Excerpts from a dataset

↓↓↓

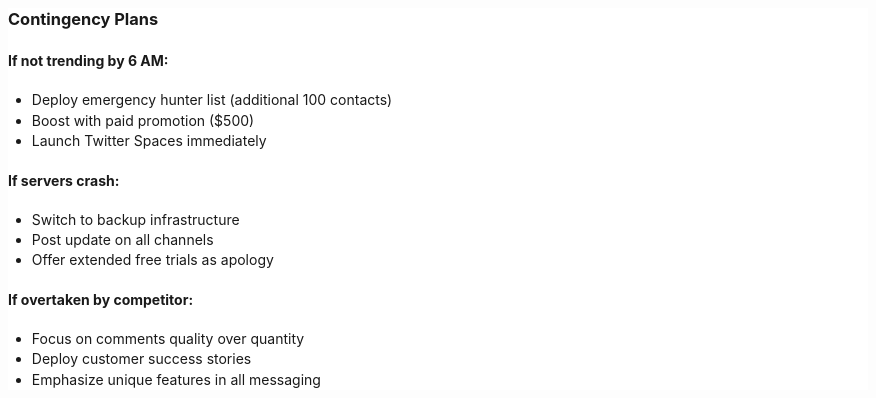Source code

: 
### Contingency Plans

#### If not trending by 6 AM:
- Deploy emergency hunter list (additional 100 contacts)
- Boost with paid promotion ($500)
- Launch Twitter Spaces immediately

#### If servers crash:
- Switch to backup infrastructure
- Post update on all channels
- Offer extended free trials as apology

#### If overtaken by competitor:
- Focus on comments quality over quantity
- Deploy customer success stories
- Emphasize unique features in all messaging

↑↑↑

> What is required:
Duplicate the source text from all of the data above without changing a single character, and leave the pictures out of your answer.

> Answer for this exercise:
Source code

: 
### Contingency Plans

#### If not trending by 6 AM:
- Deploy emergency hunter list (additional 100 contacts)
- Boost with paid promotion ($500)
- Launch Twitter Spaces immediately

#### If servers crash:
- Switch to backup infrastructure
- Post update on all channels
- Offer extended free trials as apology

#### If overtaken by competitor:
- Focus on comments quality over quantity
- Deploy customer success stories
- Emphasize unique features in all messaging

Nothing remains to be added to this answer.